▶ [TASK BRIEF]:
With the images removed, write out every line below exactly.

▶ [Items from a data source]:
*** Begin section ***

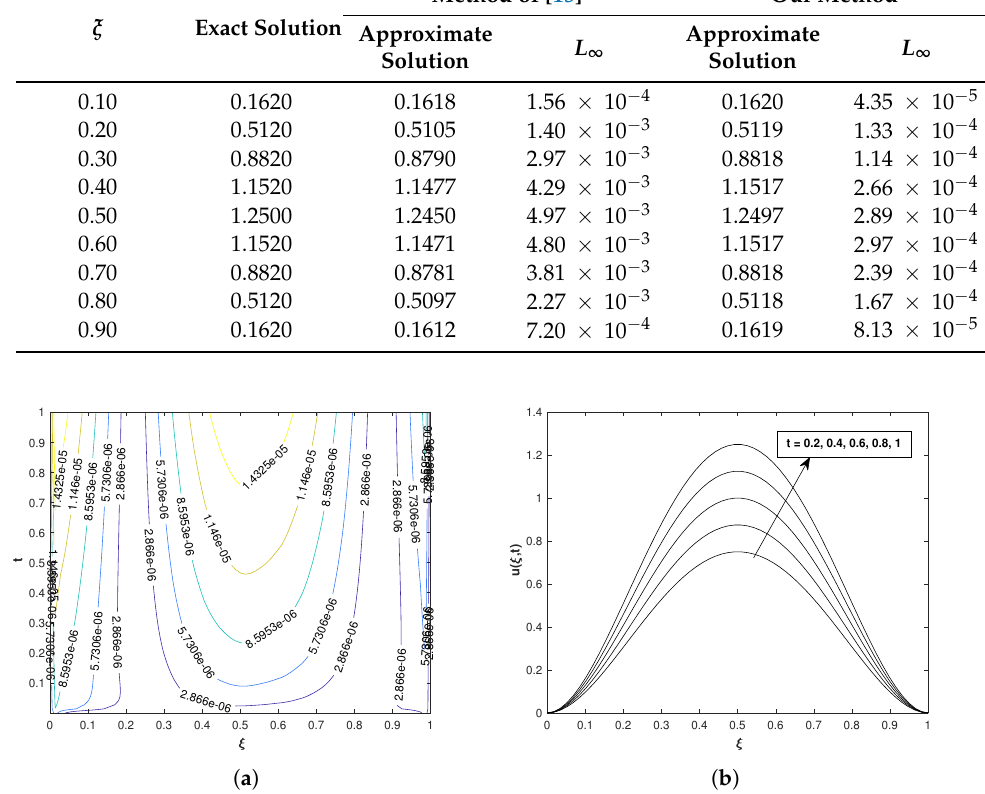
Figure 5. ( a ) Contour plot of the absolute error of Problem 2 with α = 0.8, N = 75, n = 15, and M = 26. ( b ) Solution behavior of Problem 2 at different values of t with N = 60, α = 0.7, n = 12, M = 28. It is observed that the solute concentration increases with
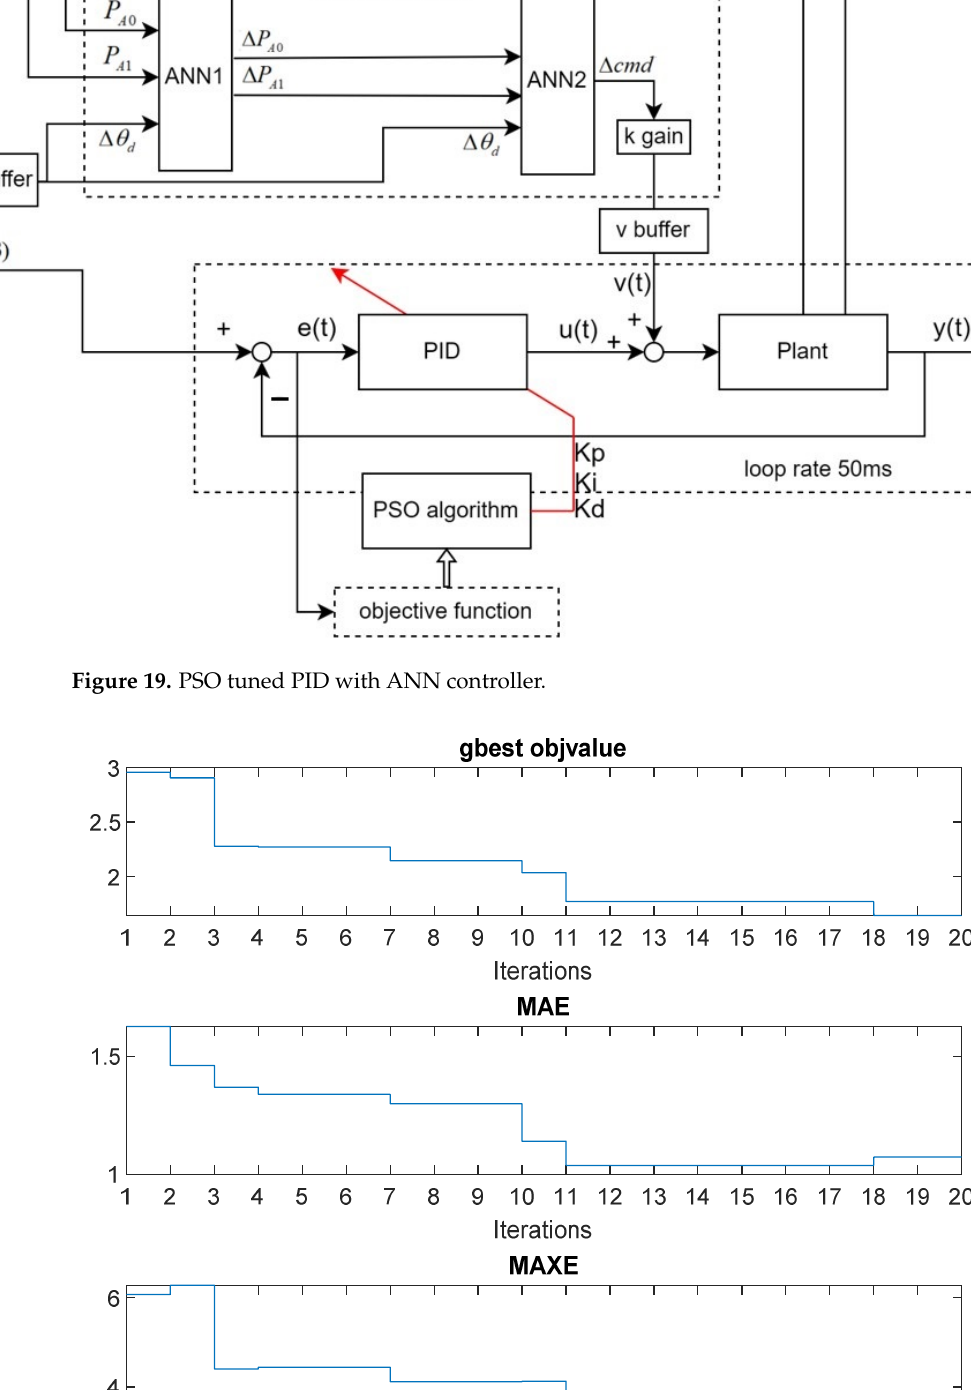
Figure 19. PSO tuned PID with ANN controller.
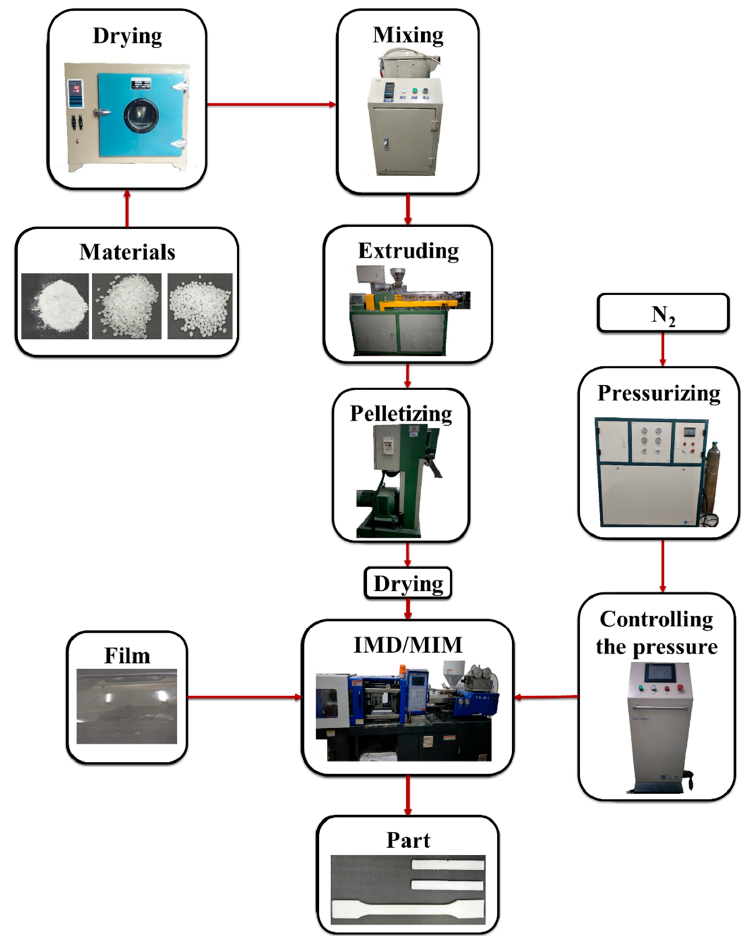
Figure 3. Process flow chart.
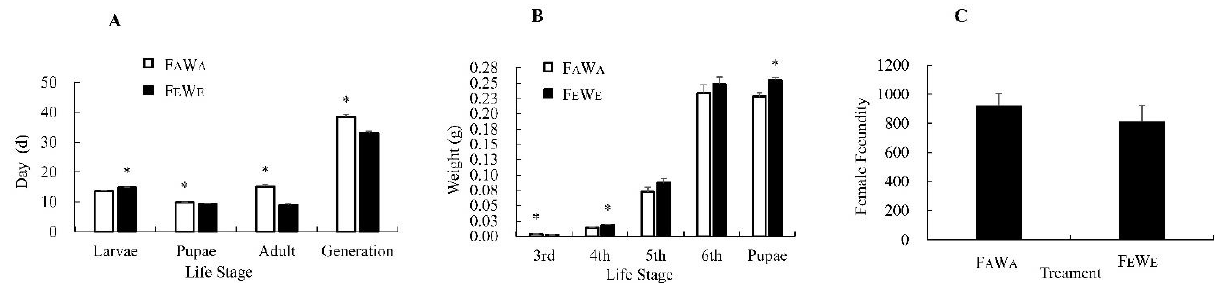
Figure 1. Development period ( A ); larvae weight ( B ); female fecundity ( C ) (Mean ± SE) of F A W A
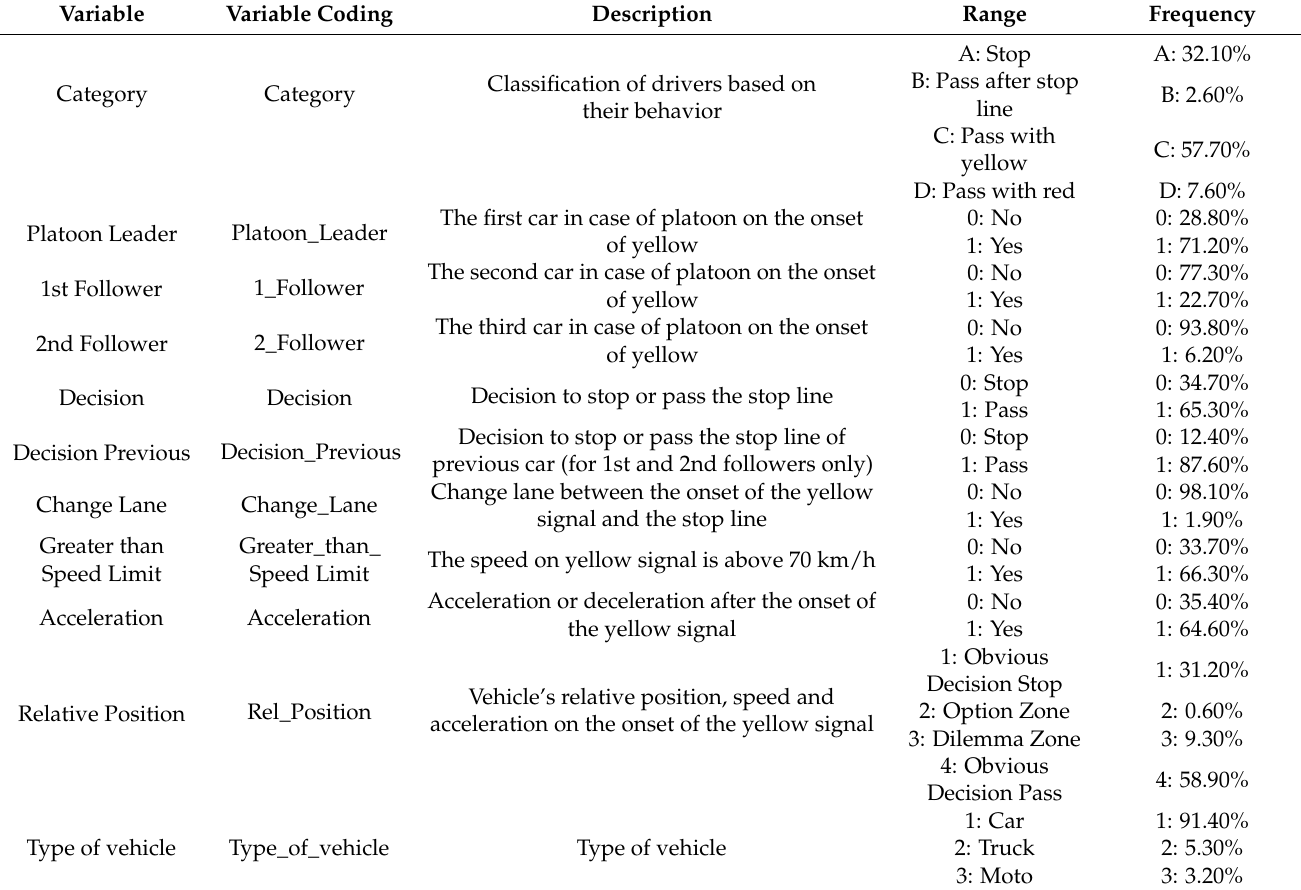
Table A2. Descriptive statistics of main nominal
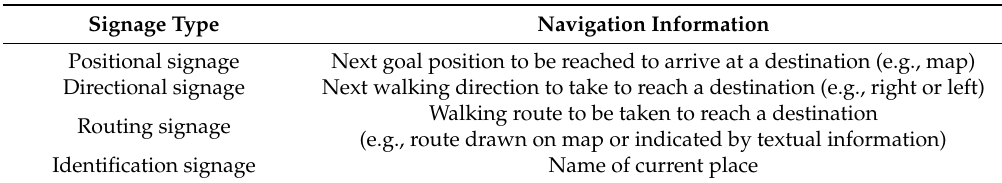
Table 1. Signage type and navigation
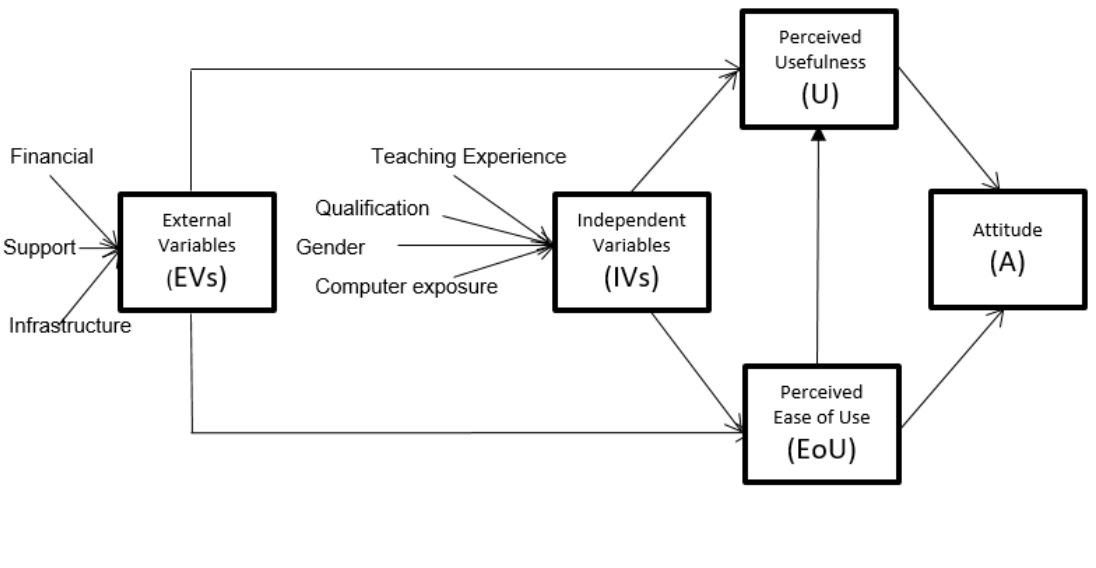
Figure 1. A conceptual framework of the study. Adapted from Davis, Bagozzi & Warshaw (1989). The TAM is an information systems theory that predicts how the user comes to accept and use technology. The model (Figure 1) consists of four constructs: external variables (EV), perceived usefulness (U), perceived ease of use (EoU), and attitude (A) toward e-learning. The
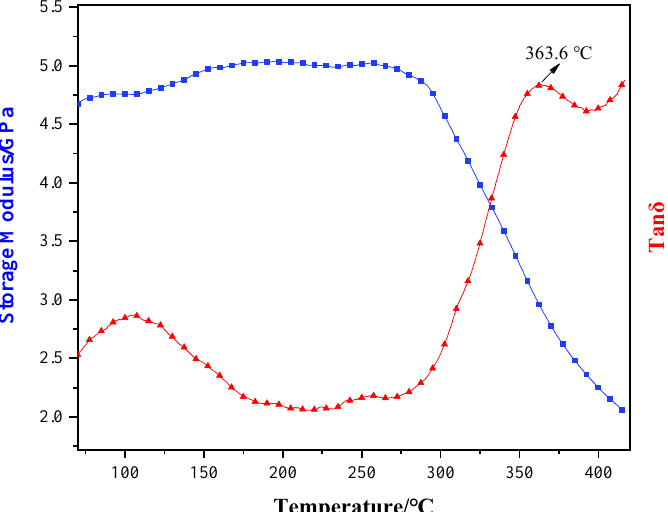
Figure 9. The storage modulus-temperature curve (blue) and the Tanδ-temperature curve (red) of the B 4 C/TiO 2 /polyimide molded plate.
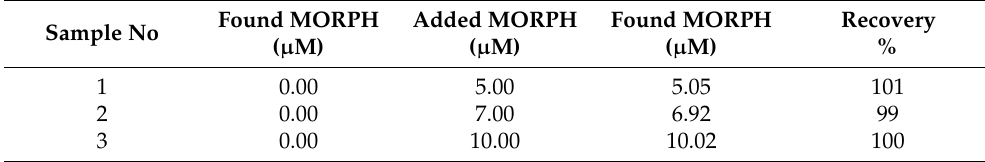
Table 2. Results for MORPH detection in urine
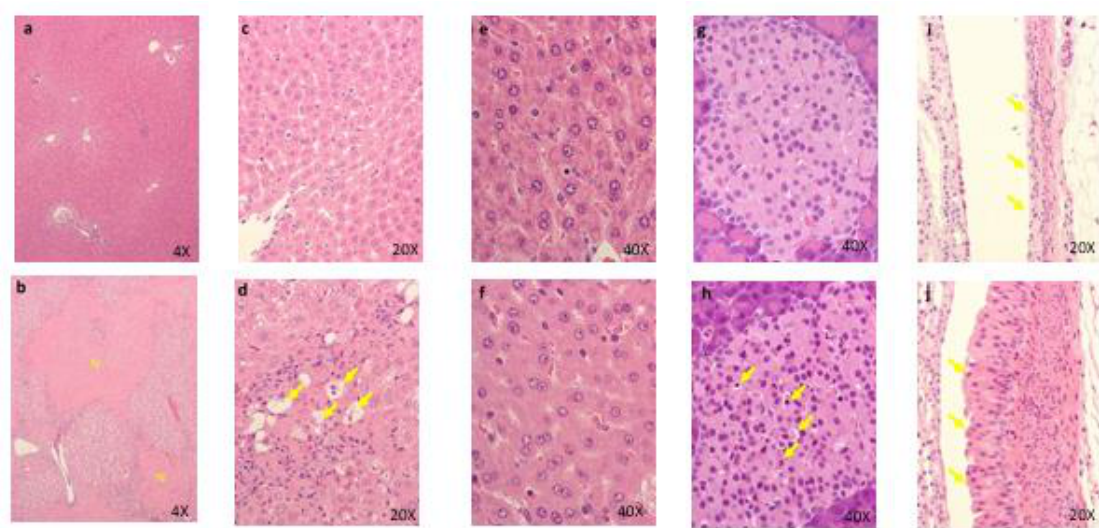
Figure 1: Histopathological findings in liver. control (a)(c)(e), 600 mg/kg (b)(d)(f); a , No abnormalities detected. b , Focal necrosis of hepatocytes in the central zone of lobules( N ) are seen. c , No abnormal- ities detected. d , Many balloon–like hepatocytes (arrows) are seen. No abnormalities detected. e , No abnormalities detected. f , Diffuse granular eosinophilic cytoplasm of hepatocytes are seen. No abnor- malities detected. Histopathological findings in pancreas. control (g), 600 mg/kg (h), g , No abnormalities detected. No abnormalities detected. h , Several necrotic islet cells (arrows) are seen. No abnormalities detected. Histopathological findings in kidney. control (i), 600 mg/kg (j), i , No abnormalities detected. No abnormalities detected. j , Hypertrophy of transitional cells are seen. Arrows: transitional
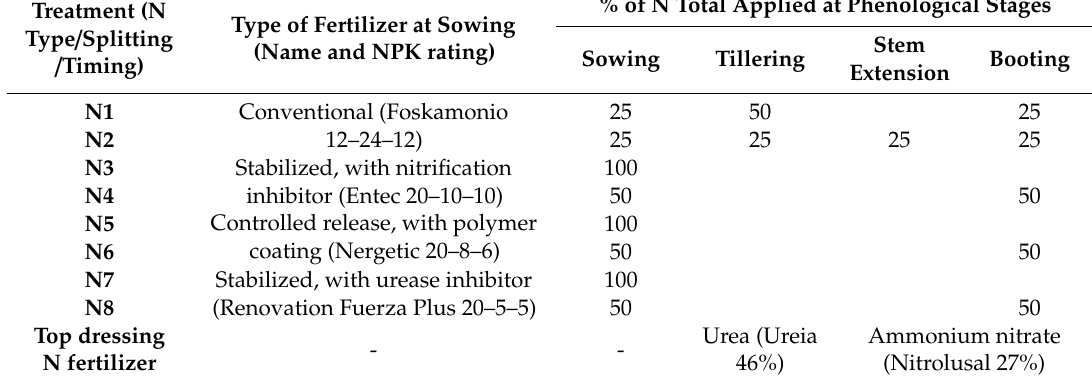
Table 6. Nitrogen fertilizer type and name, splitting (% of N total), and timing (phenological stage) treatments through the wheat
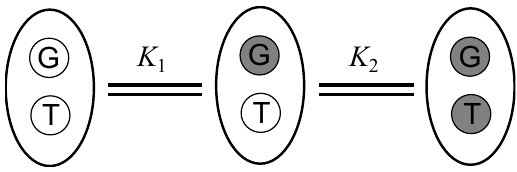
Scheme 1. Schematic representative model for the binding reactions of organometallic ruthenium anticancer complexes to oligodeoxynucleotides (ODNs) I and IV – IX at the guanine (G) and thymine (T) sites based on the divalent receptor system. Bare circle with G/T means unoccupied site and black circle with G/T means occupied site.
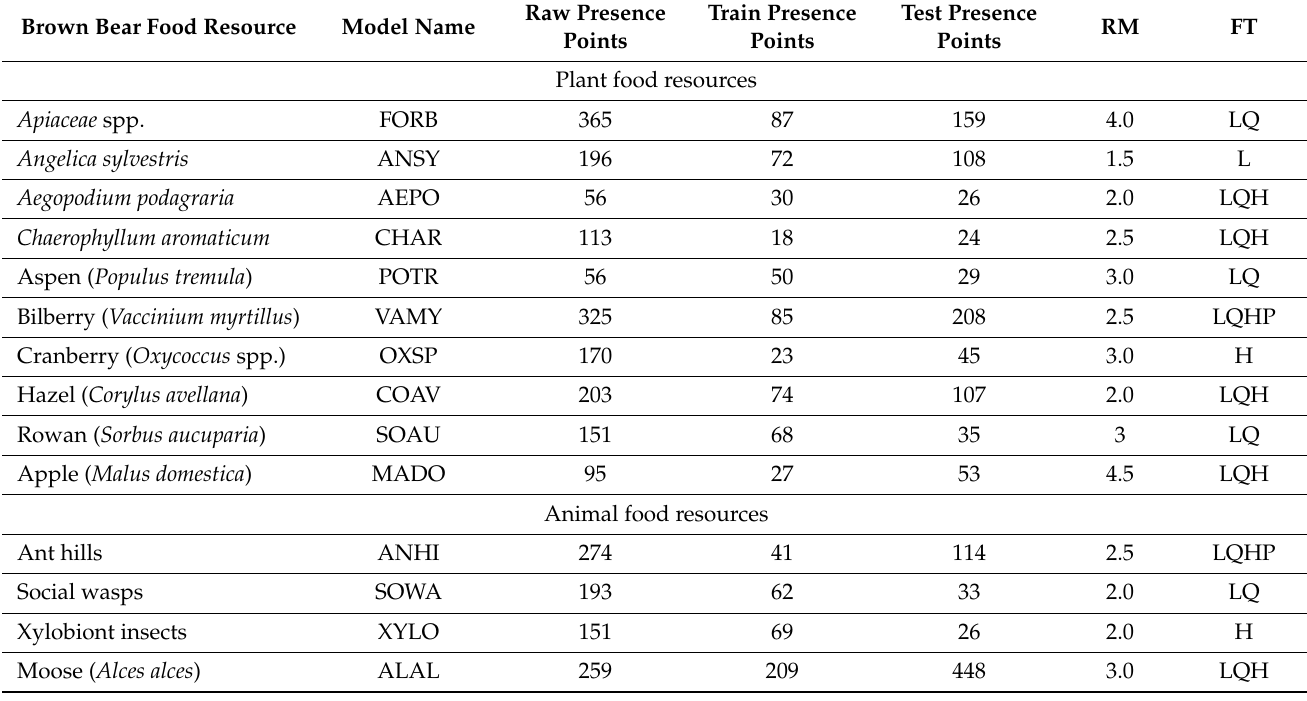
Table 2. The input data, regularization multiplier (RM), and feature types (FT) for 14 brown bear food- probability models in the Central Forest State Nature Reserve (West-European Russia) in 2008–2020. Feature types shown are linear (L), quadratic (Q), product (P), and hinge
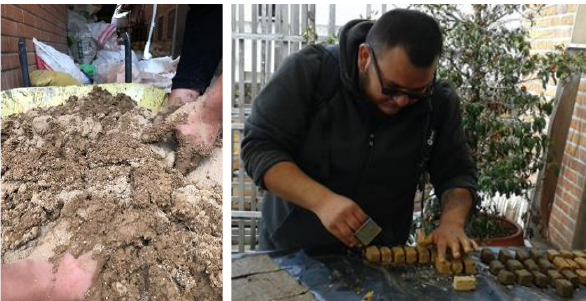
Figure 1.- Process of making bricks on a smaller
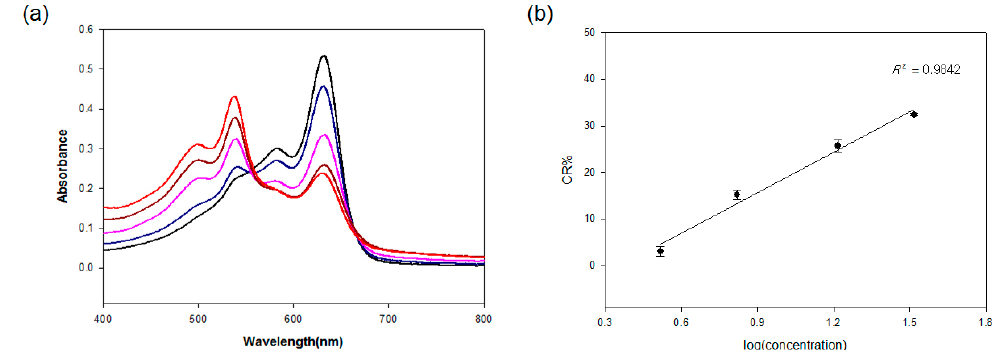
Figure 2. ( a ) Visible spectroscopy for different antigen concentrations (0 ( black ), 3.3 ( blue ), 6.6 ( pink ), 16.5 ( brown ), 33 μ g/mL ( red )); ( b ) Correlation curve between the CR% and log (concentration of the virus antigen). All experiments were performed in triplicate.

*** End section ***

▶ [SOLUTION FOR THIS EXERCISE]:
Figure 5. ( a ) Contour plot of the absolute error of Problem 2 with α = 0.8, N = 75, n = 15, and M = 26. ( b ) Solution behavior of Problem 2 at different values of t with N = 60, α = 0.7, n = 12, M = 28. It is observed that the solute concentration increases with
Figure 19. PSO tuned PID with ANN controller.
Figure 3. Process flow chart.
Figure 1. Development period ( A ); larvae weight ( B ); female fecundity ( C ) (Mean ± SE) of F A W A
Table A2. Descriptive statistics of main nominal
Table 1. Signage type and navigation
Figure 1. A conceptual framework of the study. Adapted from Davis, Bagozzi & Warshaw (1989). The TAM is an information systems theory that predicts how the user comes to accept and use technology. The model (Figure 1) consists of four constructs: external variables (EV), perceived usefulness (U), perceived ease of use (EoU), and attitude (A) toward e-learning. The
Figure 9. The storage modulus-temperature curve (blue) and the Tanδ-temperature curve (red) of the B 4 C/TiO 2 /polyimide molded plate.
Table 2. Results for MORPH detection in urine
Figure 1: Histopathological findings in liver. control (a)(c)(e), 600 mg/kg (b)(d)(f); a , No abnormalities detected. b , Focal necrosis of hepatocytes in the central zone of lobules( N ) are seen. c , No abnormal- ities detected. d , Many balloon–like hepatocytes (arrows) are seen. No abnormalities detected. e , No abnormalities detected. f , Diffuse granular eosinophilic cytoplasm of hepatocytes are seen. No abnor- malities detected. Histopathological findings in pancreas. control (g), 600 mg/kg (h), g , No abnormalities detected. No abnormalities detected. h , Several necrotic islet cells (arrows) are seen. No abnormalities detected. Histopathological findings in kidney. control (i), 600 mg/kg (j), i , No abnormalities detected. No abnormalities detected. j , Hypertrophy of transitional cells are seen. Arrows: transitional
Table 6. Nitrogen fertilizer type and name, splitting (% of N total), and timing (phenological stage) treatments through the wheat
Scheme 1. Schematic representative model for the binding reactions of organometallic ruthenium anticancer complexes to oligodeoxynucleotides (ODNs) I and IV – IX at the guanine (G) and thymine (T) sites based on the divalent receptor system. Bare circle with G/T means unoccupied site and black circle with G/T means occupied site.
Table 2. The input data, regularization multiplier (RM), and feature types (FT) for 14 brown bear food- probability models in the Central Forest State Nature Reserve (West-European Russia) in 2008–2020. Feature types shown are linear (L), quadratic (Q), product (P), and hinge
Figure 1.- Process of making bricks on a smaller
Figure 2. ( a ) Visible spectroscopy for different antigen concentrations (0 ( black ), 3.3 ( blue ), 6.6 ( pink ), 16.5 ( brown ), 33 μ g/mL ( red )); ( b ) Correlation curve between the CR% and log (concentration of the virus antigen). All experiments were performed in triplicate.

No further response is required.